Yo conocía lo bastante a mi amo para saber callar; y así lo hice, contemplando con fijeza, como él, la jarra de vino —también en eso había crecido— que estaba ante mí sobre la mesa. La de Don Francisco no era una pregunta, sino una reflexión sobre algo que resultaba obvio; y Alatriste asintió resignado, despacio, tras un silencio. Lo hizo sin llegar a mirarme siquiera, y yo sentí un júbilo interior, muy luminoso y fuerte, que disimulé acercando la jarra a mis labios. El vino me supo a gloria, y a madurez. A aventura.

—Entonces bebamos por Íñigo —dijo Quevedo.

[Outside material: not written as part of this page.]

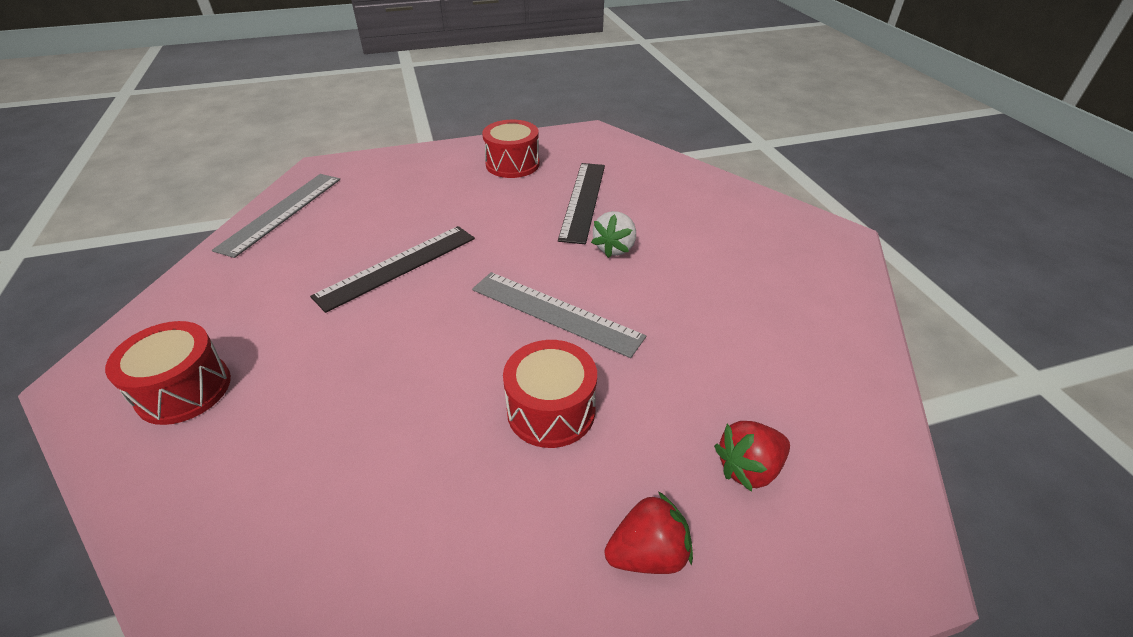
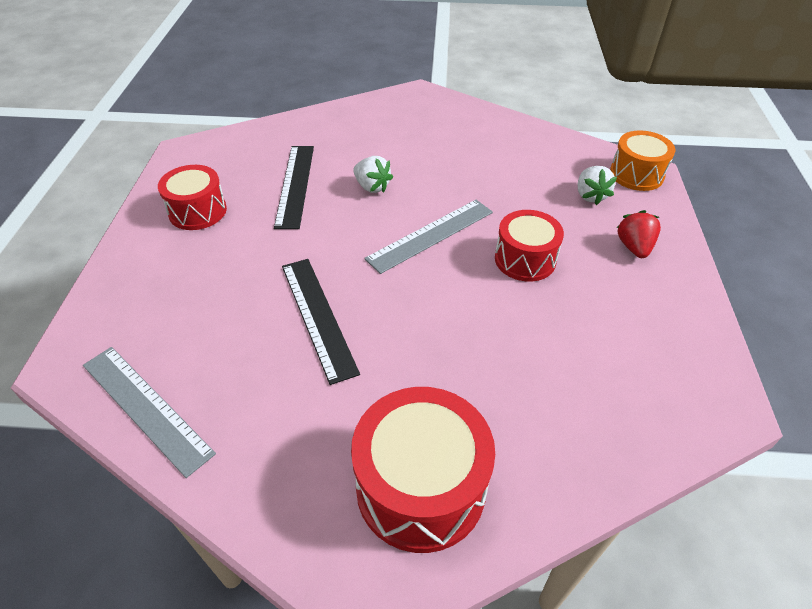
camera: 70 degrees left, 5 degrees up
(184, 390) = (421, 487): red drum -> red drum, size x1.55
(583, 200) = (295, 185): black ruler -> black ruler turned 60 degrees clockwise
(748, 468) = (590, 196): red strawberry -> white strawberry
(868, 535) = (636, 174): none -> orange drum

Bebimos, y el contador Olmedilla, aquel fulano enlutado, menudo y pálido, nos acompañó desde su mesa sin tocar la jarra, con una seca inclinación de cabeza. En cuanto al capitán, a Don Francisco y a mí, ése no era el primer brindis de la jornada, tras el encuentro que nos unió a los tres en un abrazo en el puente de barcas que comunicaba Triana con el Arenal, apenas desembarcamos de la
Levantina
. Habíamos recorrido la costa desde El Puerto de Santa María, pasando frente a Rota antes de remontar por la barra de Sanlúcar hacia Sevilla, primero entre los grandes pinares de los arenales, y luego entre las arboledas, huertas y florestas que río arriba espesaban las márgenes del cauce famoso que los árabes llamaron Uad el Quevir, o río grande. Por contraste, de aquel viaje recuerdo sobre todo el silbato del cómitre marcando el ritmo de boga a la chusma, el olor a suciedad y sudor, el resuello de los forzados acompasándose con el tintineo de sus cadenas mientras los remos entraban y salían del agua con rítmica precisión, impulsando la galera contra la corriente. El cómitre, el sotacómitre y el alguacil paseaban por la crujía atentos a sus parroquianos; y de vez en cuando el rebenque se abatía sobre la espalda desnuda de algún remolón para tejerle un jubón de azotes. Era penoso contemplar a los remeros, ciento veinte hombres repartidos en veinticuatro bancos, cinco por cada remo, cabezas rapadas y rostros hirsutos, relucientes sus torsos de sudor mientras se incorporaban y volvían a dejarse caer atrás impulsando los largos maderos de los costados. Había allí esclavos moriscos, antiguos piratas turcos y renegados, pero también cristianos que remaban como forzados, cumpliendo condenas de una Justicia que no habían tenido oro suficiente para comprar a su gusto.